> _ESTRATTO SELEZIONATO_:
####################
Creato il 08 gennaio 2014 da Nicoladki @NicolaRaiano
Radio, 90 anni e non sentirli (Il Tempo)Se la televisione è la mamma degli italiani, sessant'anni il 3 gennaio scorso, la radio è la nonna e ne compie novanta in questo 2014. A differenza della tv è arrivata nelle case degli italiani prima della democrazia e della Repubblica, in pieno regime fascista, in un'Italia agraria e povera, solo pochi decenni dopo l'Unità del Paese. È arrivata sull'entusiasmo patriottico della scoperta di Guglielmo Marconi (il suo inventore) e come possibile business per imprenditori visionari, insomma un vero made in Italy.
La prima emittente italiana, dopo le prove tecniche del primo Novecento, è del 6 ottobre 1924 quando l'Unione Radiofonica Italiana (URI) esordì in una sala in Via Maria Cristina, a Roma, nelle vicinanze di Piazza del Popolo. In un modesto appartamento, con le pareti e il soffitto coperti di tende per attutire i rumori, Maria Luisa Boncompagni diede il primo annuncio: «Unione Radiofonica Italiana, stazione di Roma Uno, trasmissione del concerto inaugurale». Seguì l'esecuzione di un quartetto d'archi, l'Opera 7 di Haydn, e poi ancora musica scelta. Infine la prima trasmissione si concluse col bollettino meteorologico e le notizie lette da Ines Donarelli, componente del quartetto d'archi, annunciatrice improvvisata. Il tutto durò soltanto un'ora e mezza. Alle 22.30 le trasmissioni vennero sospese per «far riposare le esauste valvole».
####################
> _COMPITI ASSEGNATI_:
A. Nell'estratto sulla nascita della radio in Italia, chi pronunciò il primo annuncio della trasmissione inaugurale dell'Unione Radiofonica Italiana?
B. Trascrivi dall'estratto sulla nascita della radio in Italia il passo che va da "Creato il 08" fino a "made in Italy." incluso.

> _DATI FORNITI_:
####################
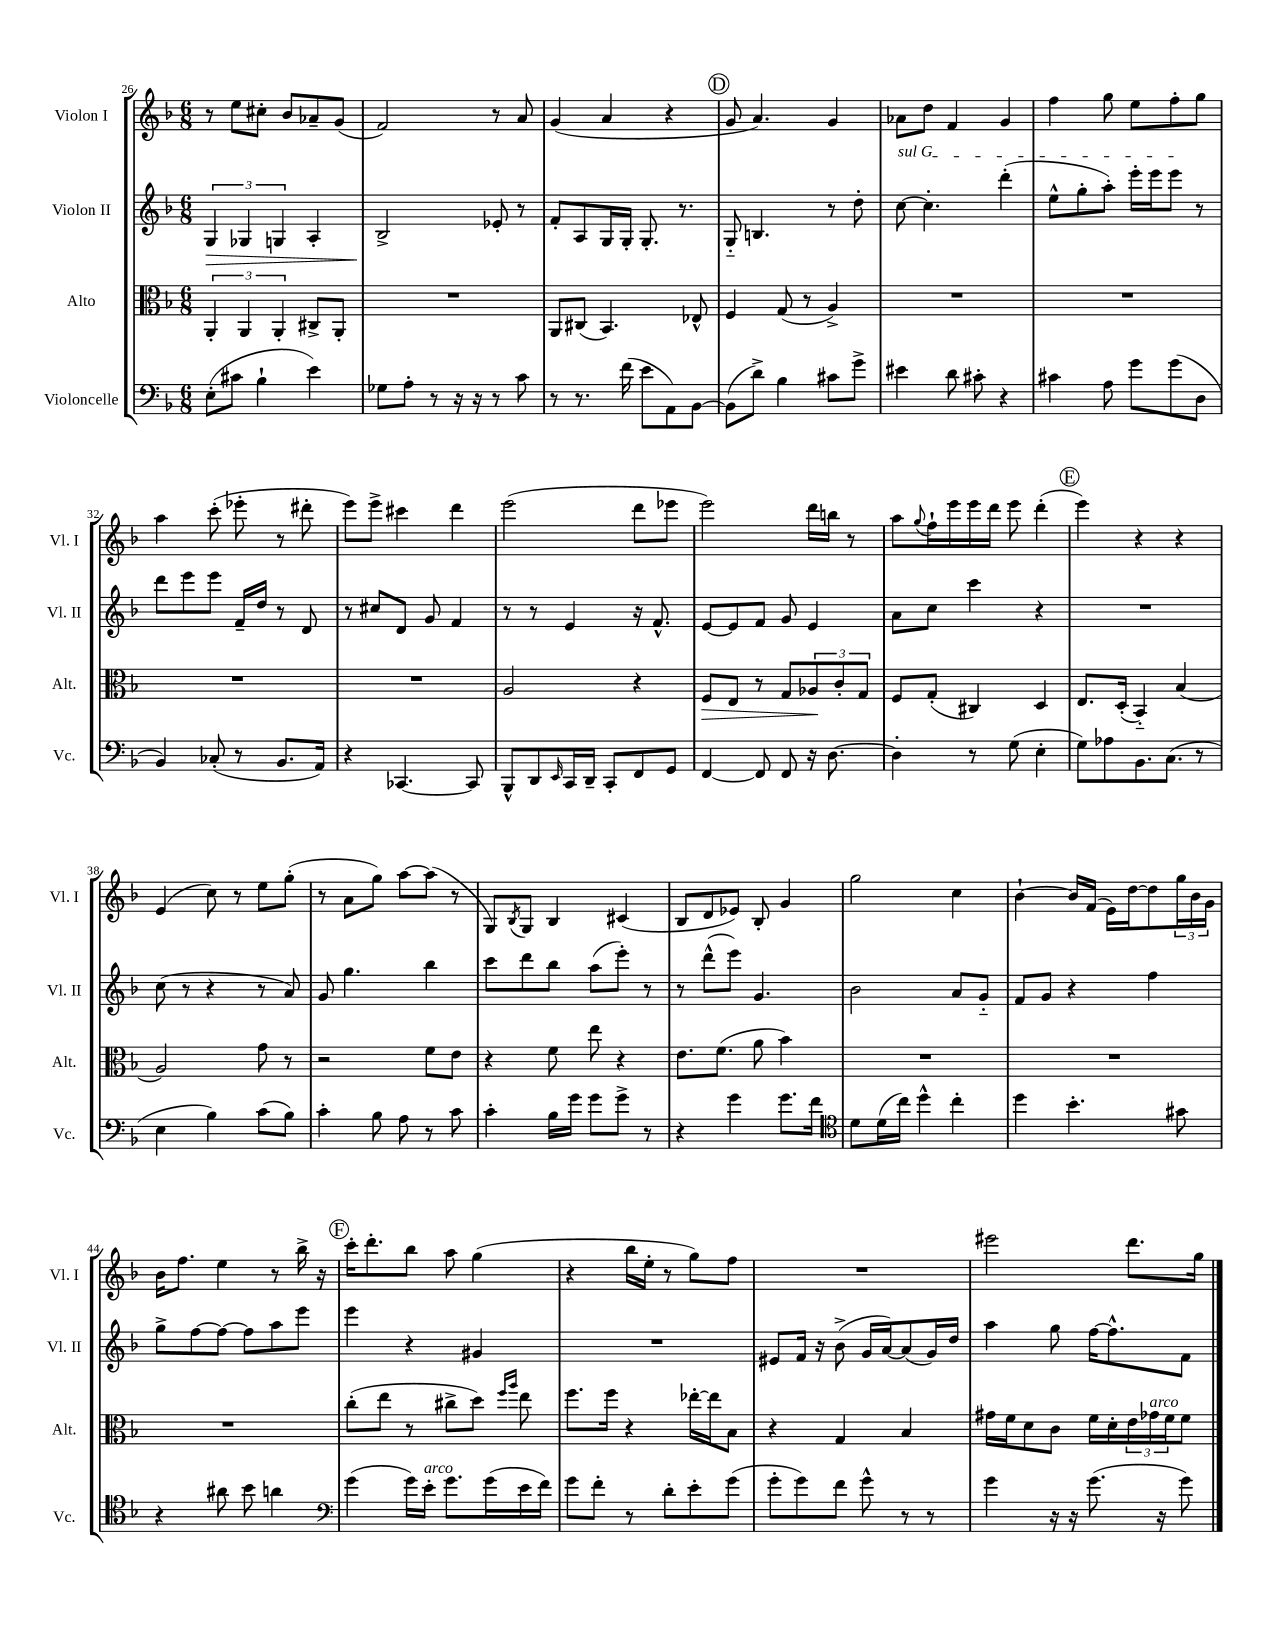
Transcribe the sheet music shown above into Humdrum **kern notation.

**kern	**kern	**kern	**kern
*staff4	*staff3	*staff2	*staff1
*clefF4	*clefC3	*clefG2	*clefG2
*k[b-]	*k[b-]	*k[b-]	*k[b-]
*M6/8	*M6/8	*M6/8	*M6/8
(8E'	6AA'	6G	8r
8c#	.	.	8ee
.	6AA	6G-	.
4B-`	.	.	8cc#'
.	6AA'	6G	.
.	.	.	8b-
4e)	8C#^	4A'	8a-~
.	8AA'	.	(8g
=	=	=	=
8G-	2.r	2B-^	2f)
8A'	.	.	.
8r	.	.	.
16r	.	.	.
16r	.	.	.
8r	.	8e-'	8r
8c	.	8r	8a
=	=	=	=
8r	8AA	8f'	(4g
8.r	(8C#	8A	.
.	4.BB-)	16G	4a
(16f	.	16G'	.
8e	.	8.G'	.
8AA)	.	.	4r
.	.	8.r	.
[8BB-	8E-^^	.	.
=	=	=	=
(8BB-]	4F	8G'~	8g
8d^)	.	4.B	4.a)
4B-	(8G	.	.
.	8r	.	.
8c#	4A^)	8r	4g
8g^	.	8dd'	.
=	=	=	=
4e#	2.r	[8cc	8a-
.	.	4.cc']	8dd
8d	.	.	4f
8c#'	.	.	.
4r	.	(4ddd'	4g
=	=	=	=
4c#	2.r	8ee^^	4ff
.	.	8gg'	.
8A	.	8aa')	8gg
8g	.	16eee'	8ee
.	.	16eee	.
(8g	.	8eee	8ff'
8D	.	8r	8gg
=	=	=	=
4BB-)	2.r	8ddd	4aa
.	.	8eee	.
(8C-'	.	8eee	(8ccc'
8r	.	16f~	8eee-'
.	.	16dd	.
8.BB-	.	8r	8r
.	.	8d	8ddd#'
16AA)	.	.	.
=	=	=	=
4r	2.r	8r	8eee)
.	.	8cc#	8eee^
[4.CC-	.	8d	4ccc#
.	.	8g	.
.	.	4f	4ddd
8CC-]	.	.	.
=	=	=	=
8BBB-^^	2A	8r	(2eee
8DD	.	8r	.
16qqEE	.	.	.
16CC	.	4e	.
16DD~	.	.	.
8CC'	.	.	.
8FF	4r	16r	8ddd
.	.	8.f^^	.
8GG	.	.	8eee-
=	=	=	=
[4FF	8F	[8e	2eee)
.	8E	8e]	.
8FF]	8r	8f	.
8FF	8G	8g	.
16r	12A-	4e	16ddd
[8.D	.	.	16bb
.	12c'	.	.
.	.	.	8r
.	12G	.	.
=	=	=	=
4D']	8F	8a	8aa
.	.	.	8qqgg
.	(8G'	8cc	16ff`
.	.	.	16eee
8r	4C#)	4ccc	16eee
.	.	.	16ddd
(8G	.	.	8eee
4E'	4D	4r	(4ddd'
=	=	=	=
8G)	8.E	2.r	4eee)
8A-	.	.	.
.	(16D'	.	.
8.BB-	4BB-'~)	.	4r
(8.C	.	.	.
.	(4B-	.	4r
8r	.	.	.
=	=	=	=
4E	2A)	(8cc	(4e
.	.	8r	.
4B-)	.	4r	8cc)
.	.	.	8r
(8c	8g	8r	8ee
8B-)	8r	8a)	(8gg'
=	=	=	=
4c'	2r	8g	8r
.	.	4.gg	8a
8B-	.	.	8gg)
8A	.	.	[8aa
8r	8f	4bb-	(8aa]
8c	8e	.	8r
=	=	=	=
4c'	4r	8ccc	8G)
.	.	.	8qB-
.	.	8ddd	8G
16B-	8f	8bb-	4B-
16g	.	.	.
8g	8ee	(8aa	.
8g^	4r	8eee')	(4c#
8r	.	8r	.
=	=	=	=
4r	8.e	8r	8B-
.	.	(8ddd^^	8d
.	(8.f	.	.
4g	.	8eee)	8e-)
.	8a	4.g	8B-'
8.g	4b-)	.	4g
16f	.	.	.
=	=	=	=
*clefC4	*	*	*
8d	2.r	2b-	2gg
(16d	.	.	.
16cc)	.	.	.
4dd^^	.	.	.
4cc'	.	8a	4cc
.	.	8g'~	.
=	=	=	=
4dd	2.r	8f	[4b-`
.	.	8g	.
4.b-'	.	4r	16b-]
.	.	.	(16f
.	.	.	16e)
.	.	.	[16dd
.	.	4ff	8dd]
8g#	.	.	24gg
.	.	.	24b-
.	.	.	24g
=	=	=	=
4r	2.r	8gg^	16b-
.	.	.	8.ff
.	.	[8ff	.
8a#	.	8ff_	4ee
8b-	.	8ff]	.
4a	.	8aa	8r
.	.	8eee	16bb-^
.	.	.	16r
=	=	=	=
*clefF4	*	*	*
(4g	(8cc'	4eee	16ccc'
.	.	.	8.ddd'
.	8ee	.	.
16g)	8r	4r	8bb-
16e'	.	.	.
8.g	8cc#^	.	8aa
.	8dd)	4g#	(4gg
(16g	.	.	.
.	16qqff	.	.
.	16qqaa	.	.
16e	8ee	.	.
16f)	.	.	.
=	=	=	=
8g	8.ff	2.r	4r
8f'	.	.	.
.	16ff	.	.
8r	4r	.	16bb-
.	.	.	16ee'
8d'	.	.	8r
8e'	[16ee-'	.	8gg)
.	16ee-]	.	.
(8g	8B-	.	8ff
=	=	=	=
8g'	4r	8e#	2.r
8g)	.	16f	.
.	.	16r	.
8f	4G	(8b-^	.
8g^^	.	16g	.
.	.	[16a)	.
8r	4B-	(8a]	.
8r	.	16g)	.
.	.	16dd	.
=	=	=	=
4g	16g#	4aa	2eee#
.	16f	.	.
.	8d	.	.
16r	8c	8gg	.
16r	.	.	.
(8.g	16f	[16ff	.
.	16d'	8.ff^^]	.
.	24e	.	8.ddd
.	24g-	.	.
16r	.	.	.
.	24f	.	.
8g)	8f	8f	.
.	.	.	16gg
==	==	==	==
*-	*-	*-	*-
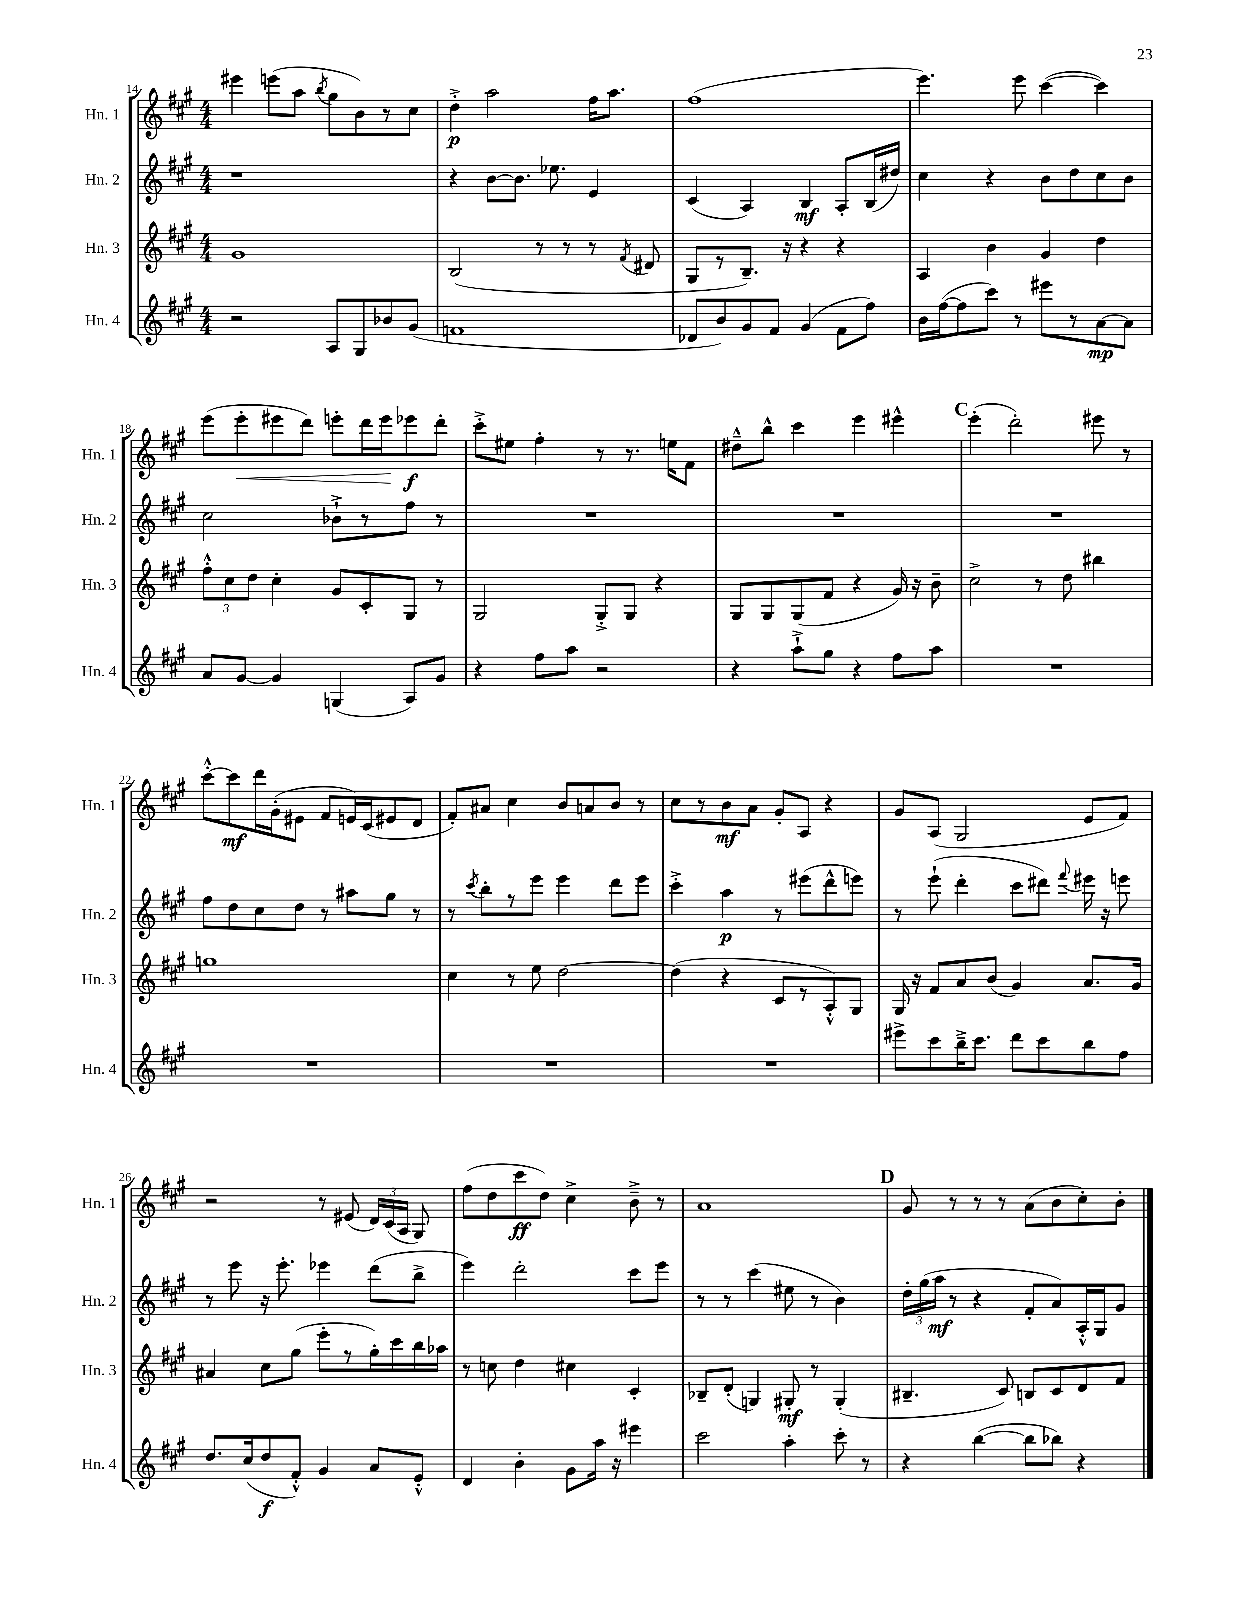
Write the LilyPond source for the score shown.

<<
\new StaffGroup <<
\new Staff = "s0" \with { instrumentName = "Hn. 1" shortInstrumentName = "Hn. 1" } {
    \clef treble \key a \major \numericTimeSignature \time 4/4
    \autoBeamOff eis'''4 e'''8[( a''8] \acciaccatura { b''8 } gis''8[ b'8) r8 cis''8] |
    d''4-.->\p a''2 fis''16[ a''8.] |
    fis''1( |
    e'''4.) e'''8 cis'''4~( cis'''4) |
    e'''8[( e'''8-.\< eis'''8 d'''8]) e'''8[-. d'''16 e'''16\! ees'''8\f d'''8]-. |
    cis'''8[-.-> eis''8] fis''4-. r8 r8. e''16[ fis'8] |
    dis''8[---^ b''8]-^ cis'''4 e'''4 eis'''4-^ |
    \mark \markup { \bold "C" } e'''4-.( d'''2-.) eis'''8 r8 |
    cis'''8[~-.-^ cis'''8\mf d'''16 gis'16-.( eis'8] fis'8[ e'16) cis'16( eis'8 d'8] |
    fis'8[-.) ais'8] cis''4 b'8[ a'8 b'8] r8 |
    cis''8[ r8 b'8\mf a'8] gis'8[-. a8] r4 |
    gis'8[ a8]( gis2 e'8[ fis'8]) |
    r2 r8 eis'8( \tuplet 3/2 { d'16[) cis'16( a16] } gis8) |
    fis''8[( d''8 cis'''8\ff d''8]) cis''4-> b'8---> r8 |
    a'1 |
    \mark \markup { \bold "D" } gis'8 r8 r8 r8 a'8[( b'8 cis''8-.) b'8]-. \bar "|." |
}
\new Staff = "s1" \with { instrumentName = "Hn. 2" shortInstrumentName = "Hn. 2" } {
    \clef treble \key a \major \numericTimeSignature \time 4/4
    \autoBeamOff r1 |
    r4 b'8[~ b'8.] ees''8. e'4 |
    cis'4( a4) b4\mf a8[-. b16( dis''16]) |
    cis''4 r4 b'8[ d''8 cis''8 b'8] |
    cis''2 bes'8[-!-> r8 fis''8] r8 |
    R1 |
    R1 |
    \mark \markup { \bold "C" } R1 |
    fis''8[ d''8 cis''8 d''8] r8 ais''8[ gis''8] r8 |
    r8 \acciaccatura { cis'''8 } b''8[-. r8 e'''8] e'''4 d'''8[ e'''8] |
    cis'''4-.-> a''4\p r8 eis'''8[( d'''8-^ e'''8]) |
    r8 e'''8-!( d'''4-. cis'''8[ dis'''8]) \appoggiatura { fis'''8 } eis'''16 r16 e'''8 |
    r8 e'''8 r16 e'''8.-. ees'''4 d'''8[( b''8]-> |
    e'''4) d'''2-. cis'''8[ e'''8] |
    r8 r8 cis'''4( eis''8 r8 b'4) |
    \mark \markup { \bold "D" } \tuplet 3/2 { d''16[-. gis''16( a''16]\mf } r8 r4 fis'8[-. a'8) a16-.-^ gis16 gis'8] \bar "|." |
}
\new Staff = "s2" \with { instrumentName = "Hn. 3" shortInstrumentName = "Hn. 3" } {
    \clef treble \key a \major \numericTimeSignature \time 4/4
    \autoBeamOff gis'1 |
    b2( r8 r8 r8 \acciaccatura { fis'8 } dis'8 |
    gis8[ r8 b8.]--) r16 r4 r4 |
    a4 b'4 gis'4 d''4 |
    \tuplet 3/2 { fis''8[-.-^ cis''8 d''8] } cis''4-. gis'8[ cis'8-. gis8] r8 |
    gis2 gis8[-.-> gis8] r4 |
    gis8[ gis8 gis8( fis'8] r4 gis'16) r16 b'8-- |
    \mark \markup { \bold "C" } cis''2-> r8 d''8 bis''4 |
    g''1 |
    cis''4 r8 e''8 d''2~ |
    d''4( r4 cis'8[ r8 a8-.-^) gis8] |
    gis16 r16 fis'8[ a'8 b'8]( gis'4) a'8.[ gis'16] |
    ais'4 cis''8[ gis''8]( e'''8[-. r8 gis''16-.) cis'''16 b''16 aes''16] |
    r8 c''8 d''4 cis''4 cis'4-. |
    bes8[-- d'8]-.( g4) gis8-.\mf r8 gis4-.( |
    \mark \markup { \bold "D" } bis4.-- cis'8) b8[ cis'8 d'8 fis'8] \bar "|." |
}
\new Staff = "s3" \with { instrumentName = "Hn. 4" shortInstrumentName = "Hn. 4" } {
    \clef treble \key a \major \numericTimeSignature \time 4/4
    \autoBeamOff r2 a8[ gis8 bes'8 gis'8]( |
    f'1 |
    des'8[ b'8) gis'8 fis'8] gis'4( fis'8[ fis''8]) |
    b'16[ fis''16~( fis''8 cis'''8]) r8 eis'''8[ r8 a'8~\mp a'8] |
    a'8[ gis'8]~ gis'4 g4( a8[) gis'8] |
    r4 fis''8[ a''8] r2 |
    r4 a''8[-!-> gis''8] r4 fis''8[ a''8] |
    \mark \markup { \bold "C" } R1 |
    R1 |
    R1 |
    R1 |
    eis'''8[-> cis'''8 b''16---> cis'''8.] d'''8[ cis'''8 b''8 fis''8] |
    d''8.[ cis''16( d''8\f fis'8]-.-^) gis'4 a'8[ e'8]-.-^ |
    d'4 b'4-. gis'8[ a''16] r16 eis'''4 |
    cis'''2 a''4-. cis'''8-. r8 |
    \mark \markup { \bold "D" } r4 b''4~( b''8[ bes''8]) r4 \bar "|." |
}
>>
>>
\layout { \context { \Score currentBarNumber = #14 } }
####################
> _RISPOSTE SCRITTE_:
A. Maria Luisa Boncompagni.

B.
Creato il 08 gennaio 2014 da Nicoladki @NicolaRaiano
Radio, 90 anni e non sentirli (Il Tempo)Se la televisione è la mamma degli italiani, sessant'anni il 3 gennaio scorso, la radio è la nonna e ne compie novanta in questo 2014. A differenza della tv è arrivata nelle case degli italiani prima della democrazia e della Repubblica, in pieno regime fascista, in un'Italia agraria e povera, solo pochi decenni dopo l'Unità del Paese. È arrivata sull'entusiasmo patriottico della scoperta di Guglielmo Marconi (il suo inventore) e come possibile business per imprenditori visionari, insomma un vero made in Italy.